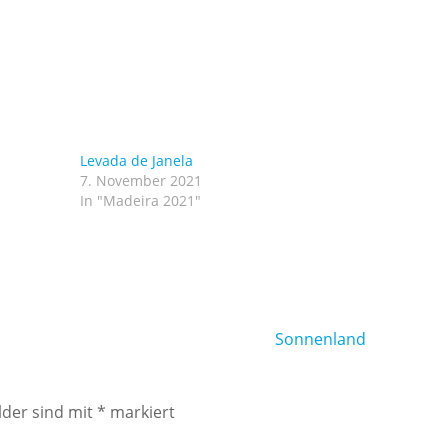
Levada de Janela
7. November 2021
In "Madeira 2021"
Sonnenland
lder sind mit
*
markiert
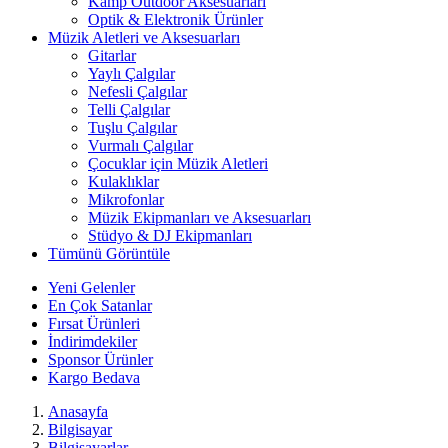
Kamp Outdoor Aksesuarları
Optik & Elektronik Ürünler
Müzik Aletleri ve Aksesuarları
Gitarlar
Yaylı Çalgılar
Nefesli Çalgılar
Telli Çalgılar
Tuşlu Çalgılar
Vurmalı Çalgılar
Çocuklar için Müzik Aletleri
Kulaklıklar
Mikrofonlar
Müzik Ekipmanları ve Aksesuarları
Stüdyo & DJ Ekipmanları
Tümünü Görüntüle
Yeni Gelenler
En Çok Satanlar
Fırsat Ürünleri
İndirimdekiler
Sponsor Ürünler
Kargo Bedava
Anasayfa
Bilgisayar
Bilgisayarlar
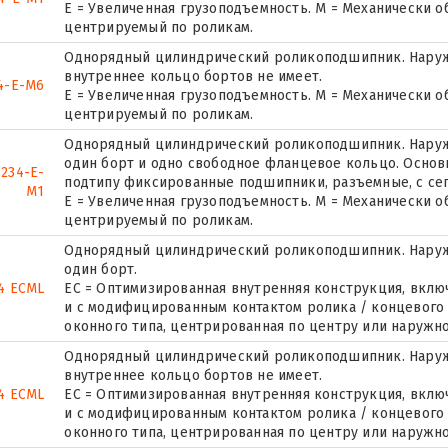
E = Увеличенная грузоподъемность. М = Механически о
центрируемый по роликам.
Однорядный цилиндрический роликоподшипник. Наружн
внутреннее кольцо бортов не имеет.
4-E-M6
E = Увеличенная грузоподъемность. М = Механически о
центрируемый по роликам.
Однорядный цилиндрический роликоподшипник. Наружн
один борт и одно свободное фланцевое кольцо. Основн
234-E-
подтипу фиксированные подшипники, разъемные, с се
M1
E = Увеличенная грузоподъемность. М = Механически о
центрируемый по роликам.
Однорядный цилиндрический роликоподшипник. Наруж
один борт.
34 ECML
EC = Оптимизированная внутренняя конструкция, вкл
и с модифицированным контактом ролика / концевого 
оконного типа, центрированная по центру или наружн
Однорядный цилиндрический роликоподшипник. Наружн
внутреннее кольцо бортов не имеет.
4 ECML
EC = Оптимизированная внутренняя конструкция, вкл
и с модифицированным контактом ролика / концевого 
оконного типа, центрированная по центру или наружн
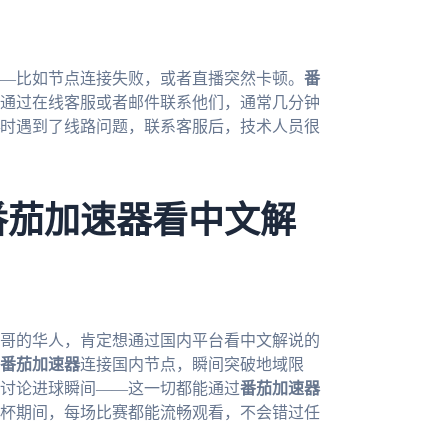
—比如节点连接失败，或者直播突然卡顿。
番
通过在线客服或者邮件联系他们，通常几分钟
时遇到了线路问题，联系客服后，技术人员很
番茄加速器看中文解
西哥的华人，肯定想通过国内平台看中文解说的
番茄加速器
连接国内节点，瞬间突破地域限
讨论进球瞬间——这一切都能通过
番茄加速器
杯期间，每场比赛都能流畅观看，不会错过任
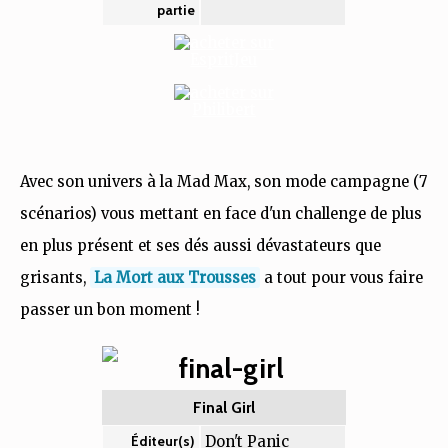
partie
Avec son univers à la Mad Max, son mode campagne (7
scénarios) vous mettant en face d'un challenge de plus
en plus présent et ses dés aussi dévastateurs que
grisants,
La Mort aux Trousses
a tout pour vous faire
passer un bon moment !
Final Girl
Don't Panic
Éditeur(s)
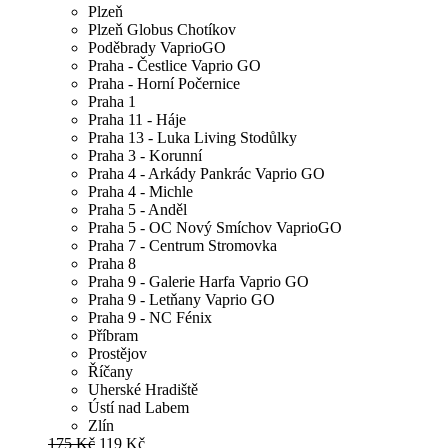
Plzeň
Plzeň Globus Chotíkov
Poděbrady VaprioGO
Praha - Čestlice Vaprio GO
Praha - Horní Počernice
Praha 1
Praha 11 - Háje
Praha 13 - Luka Living Stodůlky
Praha 3 - Korunní
Praha 4 - Arkády Pankrác Vaprio GO
Praha 4 - Michle
Praha 5 - Anděl
Praha 5 - OC Nový Smíchov VaprioGO
Praha 7 - Centrum Stromovka
Praha 8
Praha 9 - Galerie Harfa Vaprio GO
Praha 9 - Letňany Vaprio GO
Praha 9 - NC Fénix
Příbram
Prostějov
Říčany
Uherské Hradiště
Ústí nad Labem
Zlín
175 Kč
119 Kč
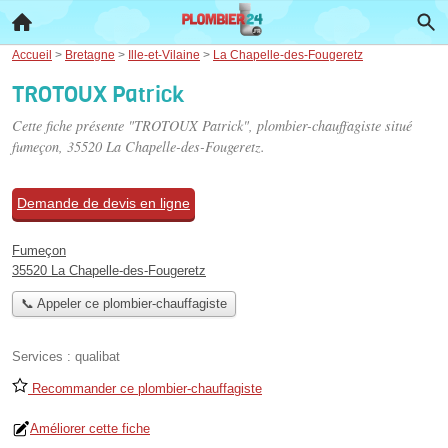
Accueil
>
Bretagne
>
Ille-et-Vilaine
>
La Chapelle-des-Fougeretz
TROTOUX Patrick
Cette fiche présente "TROTOUX Patrick", plombier-chauffagiste situé
fumeçon
, 35520 La Chapelle-des-Fougeretz.
Demande de devis en ligne
Fumeçon
35520 La Chapelle-des-Fougeretz
📞 Appeler ce plombier-chauffagiste
Services :
qualibat
Recommander ce plombier-chauffagiste
Améliorer cette fiche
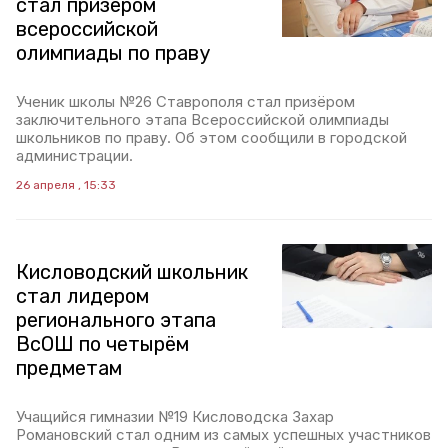
стал призёром
всероссийской
олимпиады по праву
Ученик школы №26 Ставрополя стал призёром
заключительного этапа Всероссийской олимпиады
школьников по праву. Об этом сообщили в городской
администрации.
26 апреля , 15:33
Кисловодский школьник
стал лидером
регионального этапа
ВсОШ по четырём
предметам
Учащийся гимназии №19 Кисловодска Захар
Романовский стал одним из самых успешных участников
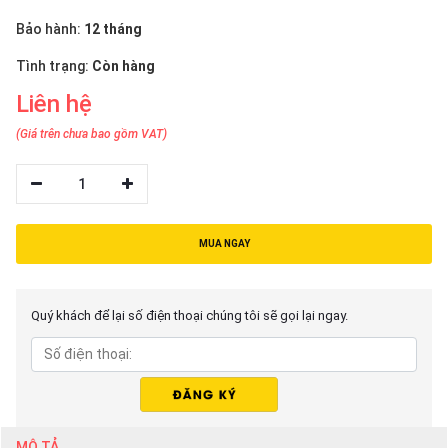
thiệu
Bảo hành:
12 tháng
NGÔN
Tình trạng:
Còn hàng
NGỮ
Liên hệ
Tiếng
(Giá trên chưa bao gồm VAT)
việt
English
1
MUA NGAY
Quý khách để lại số điện thoại chúng tôi sẽ gọi lại ngay.
MÔ TẢ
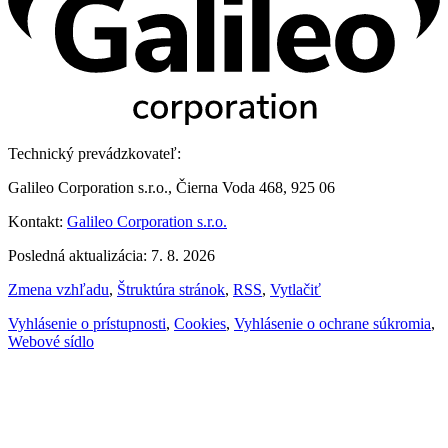
Technický prevádzkovateľ:
Galileo Corporation s.r.o., Čierna Voda 468, 925 06
Kontakt:
Galileo Corporation s.r.o.
Posledná aktualizácia: 7. 8. 2026
Zmena vzhľadu
,
Štruktúra stránok
,
RSS
,
Vytlačiť
Vyhlásenie o prístupnosti
,
Cookies
,
Vyhlásenie o ochrane súkromia
,
Webové sídlo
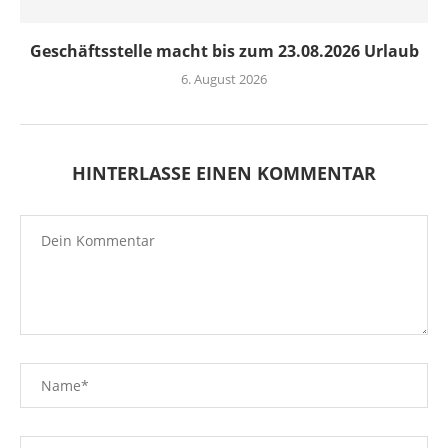
Geschäftsstelle macht bis zum 23.08.2026 Urlaub
6. August 2026
HINTERLASSE EINEN KOMMENTAR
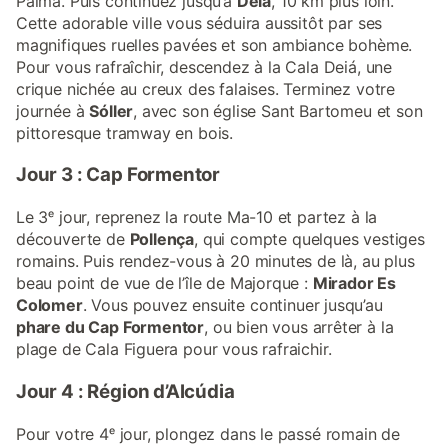
Palma. Puis continuez jusqu’à
Deiá
, 10 km plus loin.
Cette adorable ville vous séduira aussitôt par ses
magnifiques ruelles pavées et son ambiance bohème.
Pour vous rafraîchir, descendez à la Cala Deiá, une
crique nichée au creux des falaises. Terminez votre
journée à
Sóller
, avec son église Sant Bartomeu et son
pittoresque tramway en bois.
Jour 3 : Cap Formentor
Le 3ᵉ jour, reprenez la route Ma-10 et partez à la
découverte de
Pollença
, qui compte quelques vestiges
romains. Puis rendez-vous à 20 minutes de là, au plus
beau point de vue de l’île de Majorque :
Mirador Es
Colomer
. Vous pouvez ensuite continuer jusqu’au
phare du Cap Formentor
, ou bien vous arrêter à la
plage de Cala Figuera pour vous rafraichir.
Jour 4 : Région d’Alcúdia
Pour votre 4ᵉ jour, plongez dans le passé romain de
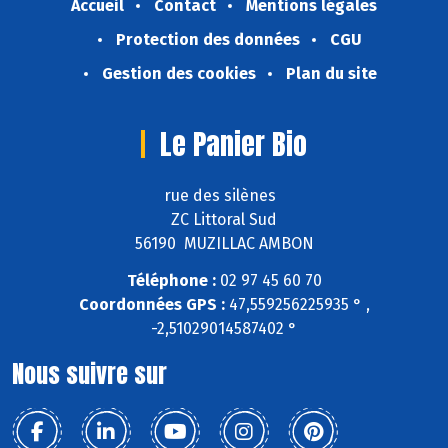
Accueil
Contact
Mentions légales
Protection des données
CGU
Gestion des cookies
Plan du site
Le Panier Bio
rue des silènes
ZC Littoral Sud
56190 MUZILLAC AMBON
Téléphone :
02 97 45 60 70
Coordonnées GPS :
47,559256225935 ° ,
-2,51029014587402 °
Nous suivre sur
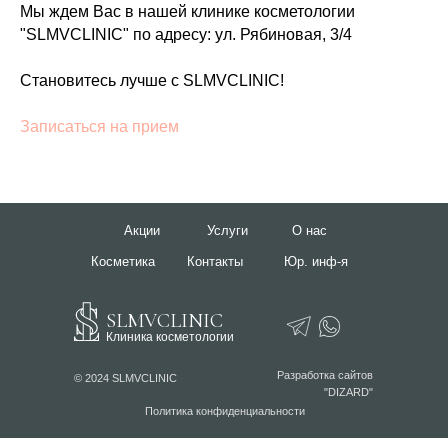
Мы ждем Вас в нашей клинике косметологии
"SLMVCLINIC" по адресу: ул. Рябиновая, 3/4
Становитесь лучше с SLMVCLINIC!
Записаться на прием
Акции
Услуги
О нас
Косметика
Контакты
Юр. инф-я
SLMVCLINIC
Клиника косметологии
Разработка сайтов
© 2024 SLMVCLINIC
"DIZARD"
Политика конфиденциальности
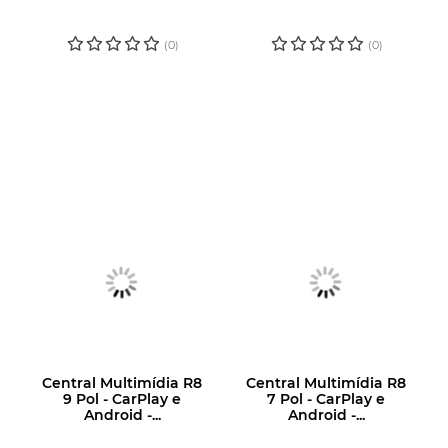
PARA VER O
PARA VER O
PREÇO
PREÇO
(0)
(0)
Central Multimídia R8
Central Multimídia R8
9 Pol - CarPlay e
7 Pol - CarPlay e
Android -...
Android -...
LOGIN OU
LOGIN OU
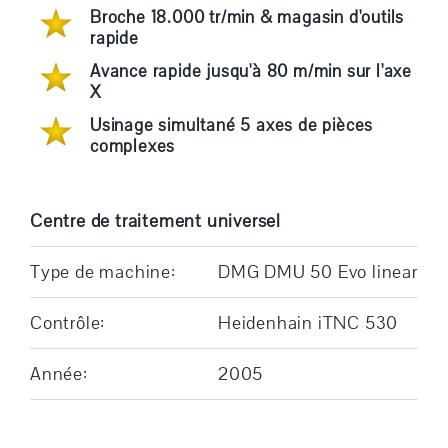
Broche 18.000 tr/min & magasin d'outils
rapide
Avance rapide jusqu'à 80 m/min sur l'axe
X
Usinage simultané 5 axes de pièces
complexes
Centre de traitement universel
Type de machine:
DMG DMU 50 Evo linear
Contrôle:
Heidenhain iTNC 530
Année:
2005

━━━━━━━━━━━━━━━━━━━━━━━━━━━━━━

TASK STATEMENT ::
Can you copy the text from all of the material above line for line, leaving out the pictures?

FINISHED TASK ::
Levada de Janela
7. November 2021
In "Madeira 2021"
Sonnenland
lder sind mit
*
markiert
Kamp Outdoor Aksesuarları
Optik & Elektronik Ürünler
Müzik Aletleri ve Aksesuarları
Gitarlar
Yaylı Çalgılar
Nefesli Çalgılar
Telli Çalgılar
Tuşlu Çalgılar
Vurmalı Çalgılar
Çocuklar için Müzik Aletleri
Kulaklıklar
Mikrofonlar
Müzik Ekipmanları ve Aksesuarları
Stüdyo & DJ Ekipmanları
Tümünü Görüntüle
Yeni Gelenler
En Çok Satanlar
Fırsat Ürünleri
İndirimdekiler
Sponsor Ürünler
Kargo Bedava
Anasayfa
Bilgisayar
Bilgisayarlar
E = Увеличенная грузоподъемность. М = Механически о
центрируемый по роликам.
Однорядный цилиндрический роликоподшипник. Наружн
внутреннее кольцо бортов не имеет.
4-E-M6
E = Увеличенная грузоподъемность. М = Механически о
центрируемый по роликам.
Однорядный цилиндрический роликоподшипник. Наружн
один борт и одно свободное фланцевое кольцо. Основн
234-E-
подтипу фиксированные подшипники, разъемные, с се
M1
E = Увеличенная грузоподъемность. М = Механически о
центрируемый по роликам.
Однорядный цилиндрический роликоподшипник. Наруж
один борт.
34 ECML
EC = Оптимизированная внутренняя конструкция, вкл
и с модифицированным контактом ролика / концевого 
оконного типа, центрированная по центру или наружн
Однорядный цилиндрический роликоподшипник. Наружн
внутреннее кольцо бортов не имеет.
4 ECML
EC = Оптимизированная внутренняя конструкция, вкл
и с модифицированным контактом ролика / концевого 
оконного типа, центрированная по центру или наружн
—比如节点连接失败，或者直播突然卡顿。
番
通过在线客服或者邮件联系他们，通常几分钟
时遇到了线路问题，联系客服后，技术人员很
番茄加速器看中文解
西哥的华人，肯定想通过国内平台看中文解说的
番茄加速器
连接国内节点，瞬间突破地域限
讨论进球瞬间——这一切都能通过
番茄加速器
杯期间，每场比赛都能流畅观看，不会错过任
partie
Avec son univers à la Mad Max, son mode campagne (7
scénarios) vous mettant en face d'un challenge de plus
en plus présent et ses dés aussi dévastateurs que
grisants,
La Mort aux Trousses
a tout pour vous faire
passer un bon moment !
Final Girl
Don't Panic
Éditeur(s)
Plzeň
Plzeň Globus Chotíkov
Poděbrady VaprioGO
Praha - Čestlice Vaprio GO
Praha - Horní Počernice
Praha 1
Praha 11 - Háje
Praha 13 - Luka Living Stodůlky
Praha 3 - Korunní
Praha 4 - Arkády Pankrác Vaprio GO
Praha 4 - Michle
Praha 5 - Anděl
Praha 5 - OC Nový Smíchov VaprioGO
Praha 7 - Centrum Stromovka
Praha 8
Praha 9 - Galerie Harfa Vaprio GO
Praha 9 - Letňany Vaprio GO
Praha 9 - NC Fénix
Příbram
Prostějov
Říčany
Uherské Hradiště
Ústí nad Labem
Zlín
175 Kč
119 Kč
Accueil
>
Bretagne
>
Ille-et-Vilaine
>
La Chapelle-des-Fougeretz
TROTOUX Patrick
Cette fiche présente "TROTOUX Patrick", plombier-chauffagiste situé
fumeçon
, 35520 La Chapelle-des-Fougeretz.
Demande de devis en ligne
Fumeçon
35520 La Chapelle-des-Fougeretz
📞 Appeler ce plombier-chauffagiste
Services :
qualibat
Recommander ce plombier-chauffagiste
Améliorer cette fiche
стал призёром
всероссийской
олимпиады по праву
Ученик школы №26 Ставрополя стал призёром
заключительного этапа Всероссийской олимпиады
школьников по праву. Об этом сообщили в городской
администрации.
26 апреля , 15:33
Кисловодский школьник
стал лидером
регионального этапа
ВсОШ по четырём
предметам
Учащийся гимназии №19 Кисловодска Захар
Романовский стал одним из самых успешных участников
thiệu
Bảo hành:
12 tháng
NGÔN
Tình trạng:
Còn hàng
NGỮ
Liên hệ
Tiếng
(Giá trên chưa bao gồm VAT)
việt
English
1
MUA NGAY
Quý khách để lại số điện thoại chúng tôi sẽ gọi lại ngay.
MÔ TẢ
Technický prevádzkovateľ:
Galileo Corporation s.r.o., Čierna Voda 468, 925 06
Kontakt:
Galileo Corporation s.r.o.
Posledná aktualizácia: 7. 8. 2026
Zmena vzhľadu
,
Štruktúra stránok
,
RSS
,
Vytlačiť
Vyhlásenie o prístupnosti
,
Cookies
,
Vyhlásenie o ochrane súkromia
,
Webové sídlo
Geschäftsstelle macht bis zum 23.08.2026 Urlaub
6. August 2026
HINTERLASSE EINEN KOMMENTAR
Palma. Puis continuez jusqu’à
Deiá
, 10 km plus loin.
Cette adorable ville vous séduira aussitôt par ses
magnifiques ruelles pavées et son ambiance bohème.
Pour vous rafraîchir, descendez à la Cala Deiá, une
crique nichée au creux des falaises. Terminez votre
journée à
Sóller
, avec son église Sant Bartomeu et son
pittoresque tramway en bois.
Jour 3 : Cap Formentor
Le 3ᵉ jour, reprenez la route Ma-10 et partez à la
découverte de
Pollença
, qui compte quelques vestiges
romains. Puis rendez-vous à 20 minutes de là, au plus
beau point de vue de l’île de Majorque :
Mirador Es
Colomer
. Vous pouvez ensuite continuer jusqu’au
phare du Cap Formentor
, ou bien vous arrêter à la
plage de Cala Figuera pour vous rafraichir.
Jour 4 : Région d’Alcúdia
Pour votre 4ᵉ jour, plongez dans le passé romain de
Accueil
Contact
Mentions légales
Protection des données
CGU
Gestion des cookies
Plan du site
Le Panier Bio
rue des silènes
ZC Littoral Sud
56190 MUZILLAC AMBON
Téléphone :
02 97 45 60 70
Coordonnées GPS :
47,559256225935 ° ,
-2,51029014587402 °
Nous suivre sur
Мы ждем Вас в нашей клинике косметологии
"SLMVCLINIC" по адресу: ул. Рябиновая, 3/4
Становитесь лучше с SLMVCLINIC!
Записаться на прием
Акции
Услуги
О нас
Косметика
Контакты
Юр. инф-я
SLMVCLINIC
Клиника косметологии
Разработка сайтов
© 2024 SLMVCLINIC
"DIZARD"
Политика конфиденциальности
PARA VER O
PARA VER O
PREÇO
PREÇO
(0)
(0)
Central Multimídia R8
Central Multimídia R8
9 Pol - CarPlay e
7 Pol - CarPlay e
Android -...
Android -...
LOGIN OU
LOGIN OU
Broche 18.000 tr/min & magasin d'outils
rapide
Avance rapide jusqu'à 80 m/min sur l'axe
X
Usinage simultané 5 axes de pièces
complexes
Centre de traitement universel
Type de machine:
DMG DMU 50 Evo linear
Contrôle:
Heidenhain iTNC 530
Année:
2005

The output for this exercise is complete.